Records for processing START

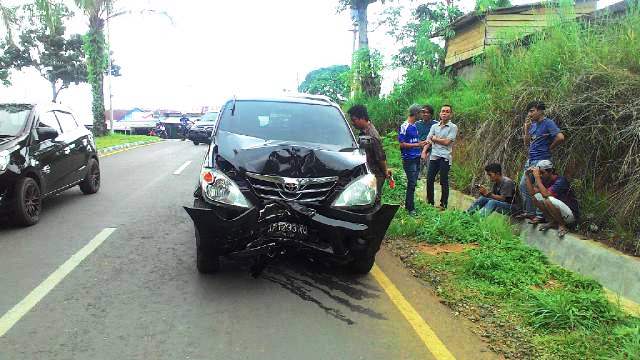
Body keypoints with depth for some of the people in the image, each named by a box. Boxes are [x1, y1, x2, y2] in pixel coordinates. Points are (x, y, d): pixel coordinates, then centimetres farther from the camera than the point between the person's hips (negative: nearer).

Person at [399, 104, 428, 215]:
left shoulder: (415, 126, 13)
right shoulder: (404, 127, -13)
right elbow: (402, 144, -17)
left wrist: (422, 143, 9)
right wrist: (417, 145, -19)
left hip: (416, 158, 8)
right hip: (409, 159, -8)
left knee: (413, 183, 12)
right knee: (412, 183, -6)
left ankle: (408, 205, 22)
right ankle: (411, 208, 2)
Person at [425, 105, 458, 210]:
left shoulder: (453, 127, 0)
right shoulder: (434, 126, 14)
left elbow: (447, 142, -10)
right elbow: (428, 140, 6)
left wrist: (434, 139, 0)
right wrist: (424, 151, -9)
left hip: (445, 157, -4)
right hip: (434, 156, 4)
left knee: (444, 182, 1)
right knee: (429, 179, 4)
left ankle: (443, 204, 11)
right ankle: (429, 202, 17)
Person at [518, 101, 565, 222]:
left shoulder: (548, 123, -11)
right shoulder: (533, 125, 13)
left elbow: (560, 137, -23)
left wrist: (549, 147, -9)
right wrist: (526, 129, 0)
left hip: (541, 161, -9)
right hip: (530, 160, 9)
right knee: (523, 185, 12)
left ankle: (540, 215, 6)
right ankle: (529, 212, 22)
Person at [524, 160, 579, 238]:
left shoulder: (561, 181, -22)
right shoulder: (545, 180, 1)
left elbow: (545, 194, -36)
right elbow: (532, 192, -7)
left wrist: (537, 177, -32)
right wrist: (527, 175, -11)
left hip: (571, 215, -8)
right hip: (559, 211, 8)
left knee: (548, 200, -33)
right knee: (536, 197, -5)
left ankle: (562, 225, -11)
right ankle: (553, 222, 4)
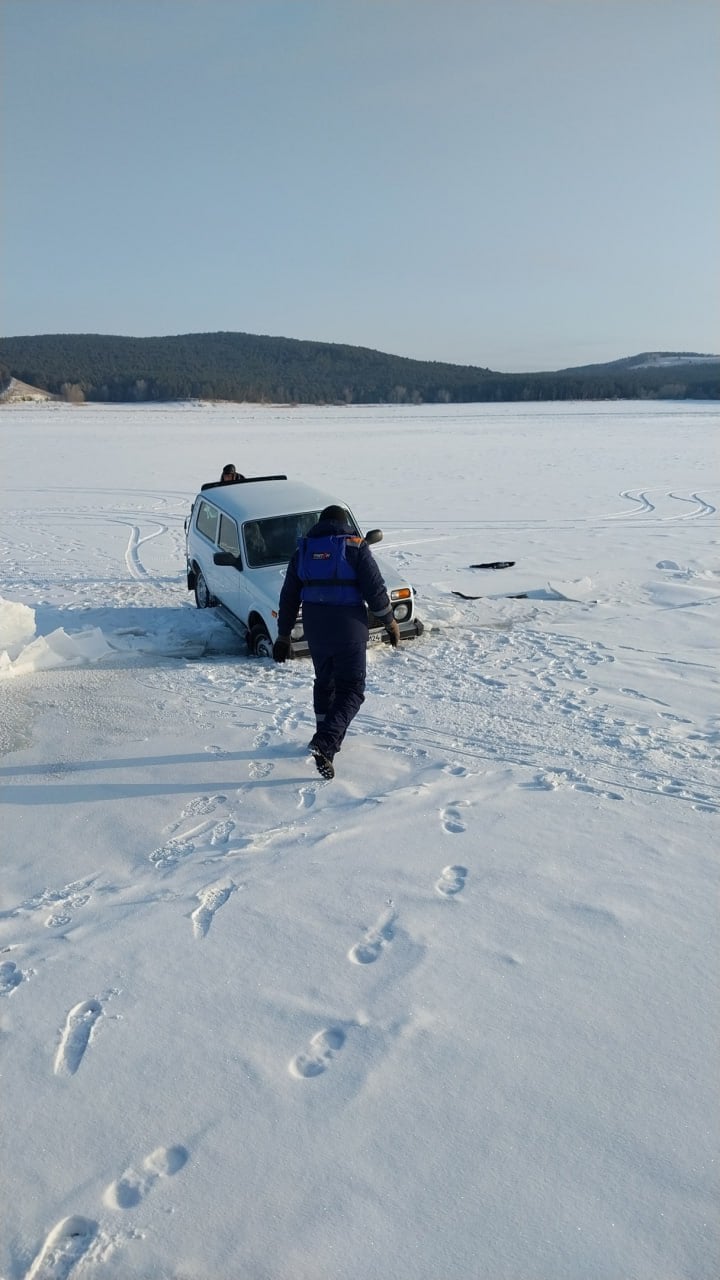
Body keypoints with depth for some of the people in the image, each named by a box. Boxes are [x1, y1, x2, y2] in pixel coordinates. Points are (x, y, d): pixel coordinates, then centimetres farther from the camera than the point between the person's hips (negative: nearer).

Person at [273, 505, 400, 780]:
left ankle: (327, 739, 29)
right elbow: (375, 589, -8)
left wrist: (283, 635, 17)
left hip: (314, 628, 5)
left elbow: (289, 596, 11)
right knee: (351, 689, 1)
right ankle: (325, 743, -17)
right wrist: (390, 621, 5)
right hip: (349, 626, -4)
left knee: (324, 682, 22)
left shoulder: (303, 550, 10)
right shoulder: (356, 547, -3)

Records for processing END
Records for processing START

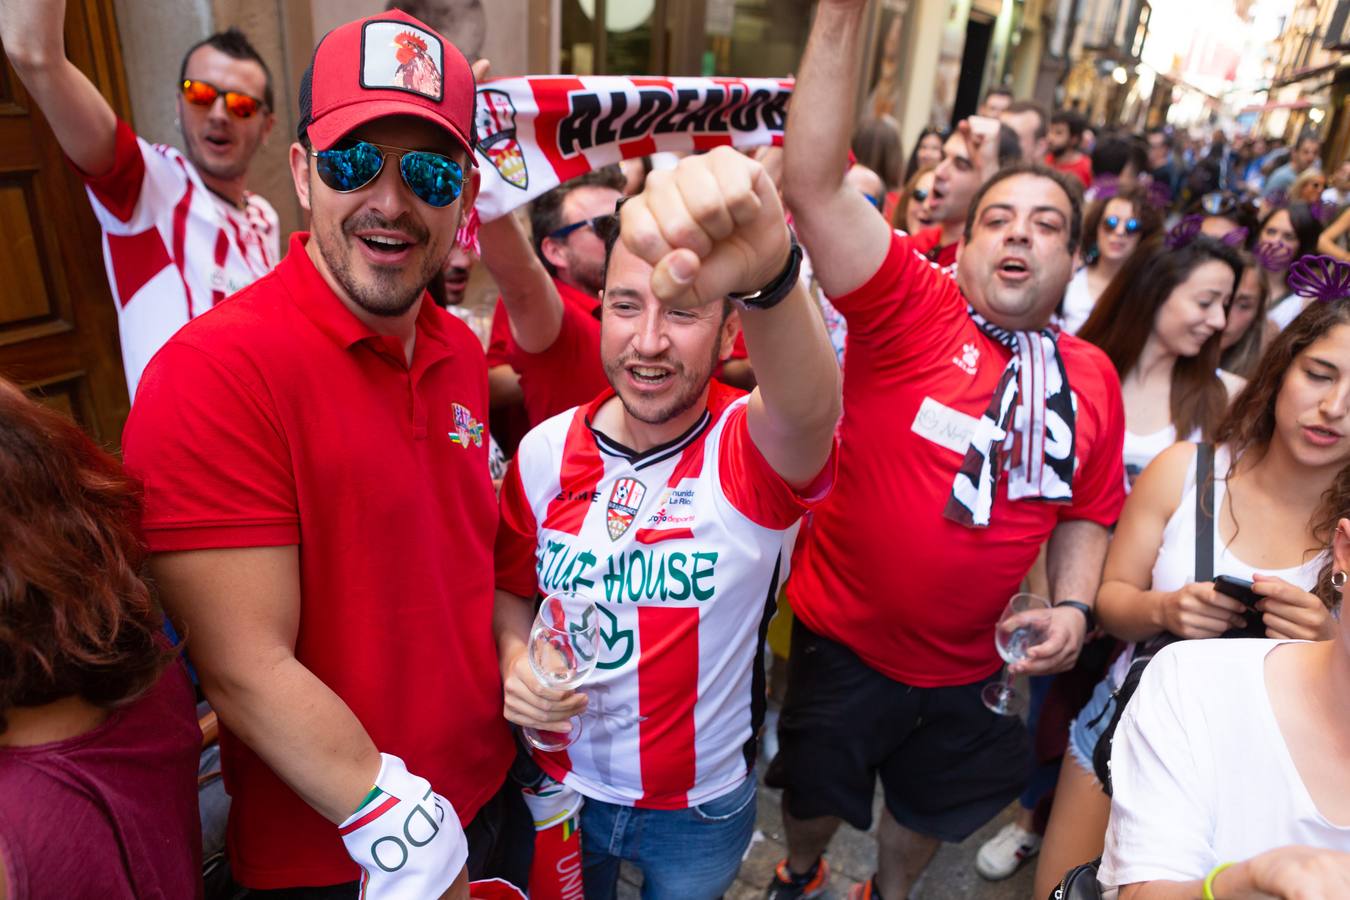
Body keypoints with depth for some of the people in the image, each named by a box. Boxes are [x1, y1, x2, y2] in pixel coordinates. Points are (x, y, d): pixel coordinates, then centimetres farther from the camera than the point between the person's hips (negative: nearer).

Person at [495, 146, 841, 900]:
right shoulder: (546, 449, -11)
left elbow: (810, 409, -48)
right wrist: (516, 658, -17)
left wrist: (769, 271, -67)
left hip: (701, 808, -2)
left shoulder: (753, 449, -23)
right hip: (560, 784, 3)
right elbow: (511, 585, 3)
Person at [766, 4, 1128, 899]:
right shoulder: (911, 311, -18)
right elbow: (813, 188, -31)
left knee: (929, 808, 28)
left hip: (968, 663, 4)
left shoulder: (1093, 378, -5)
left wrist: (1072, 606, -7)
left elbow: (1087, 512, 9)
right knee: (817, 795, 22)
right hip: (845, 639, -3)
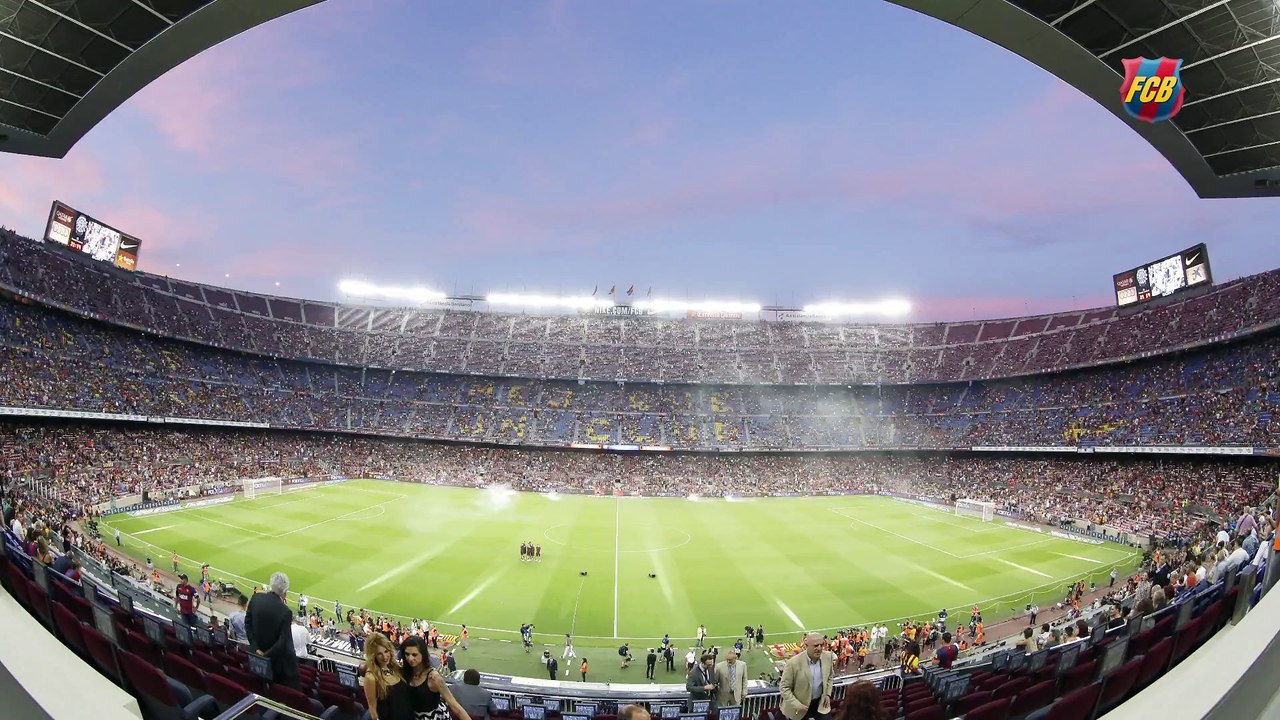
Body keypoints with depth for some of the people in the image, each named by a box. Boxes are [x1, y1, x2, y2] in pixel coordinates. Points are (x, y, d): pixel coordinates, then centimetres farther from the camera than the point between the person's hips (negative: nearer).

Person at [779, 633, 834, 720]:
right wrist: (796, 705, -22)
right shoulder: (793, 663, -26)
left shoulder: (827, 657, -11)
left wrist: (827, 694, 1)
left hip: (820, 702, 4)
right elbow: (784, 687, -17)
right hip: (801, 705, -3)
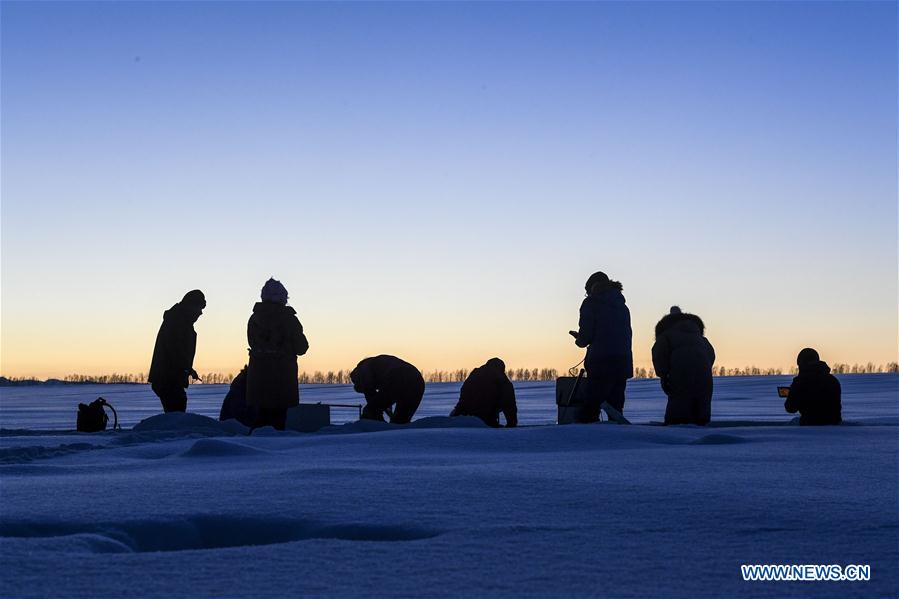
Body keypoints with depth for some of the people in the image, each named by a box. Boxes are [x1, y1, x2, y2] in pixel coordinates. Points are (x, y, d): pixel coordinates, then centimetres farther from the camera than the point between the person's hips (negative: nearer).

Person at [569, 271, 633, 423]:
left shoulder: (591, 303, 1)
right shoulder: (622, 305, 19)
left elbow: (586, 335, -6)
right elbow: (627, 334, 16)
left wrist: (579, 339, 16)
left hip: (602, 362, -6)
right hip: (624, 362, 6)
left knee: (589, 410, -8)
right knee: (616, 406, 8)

Records for processing END
Records for processing START

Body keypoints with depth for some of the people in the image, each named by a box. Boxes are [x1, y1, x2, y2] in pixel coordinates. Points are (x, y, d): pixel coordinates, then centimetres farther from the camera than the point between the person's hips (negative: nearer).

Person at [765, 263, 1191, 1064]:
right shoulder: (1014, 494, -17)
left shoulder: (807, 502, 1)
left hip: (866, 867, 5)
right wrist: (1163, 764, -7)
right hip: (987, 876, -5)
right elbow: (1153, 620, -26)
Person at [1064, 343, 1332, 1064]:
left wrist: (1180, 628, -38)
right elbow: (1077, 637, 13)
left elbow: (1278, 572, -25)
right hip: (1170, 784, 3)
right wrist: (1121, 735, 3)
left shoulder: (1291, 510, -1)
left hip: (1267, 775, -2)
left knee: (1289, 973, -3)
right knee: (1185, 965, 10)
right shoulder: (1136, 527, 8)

Records for processing END

Within the records above, determine how many lines contain the word "ankle". Respond with that number and no other text.

_Result_: 10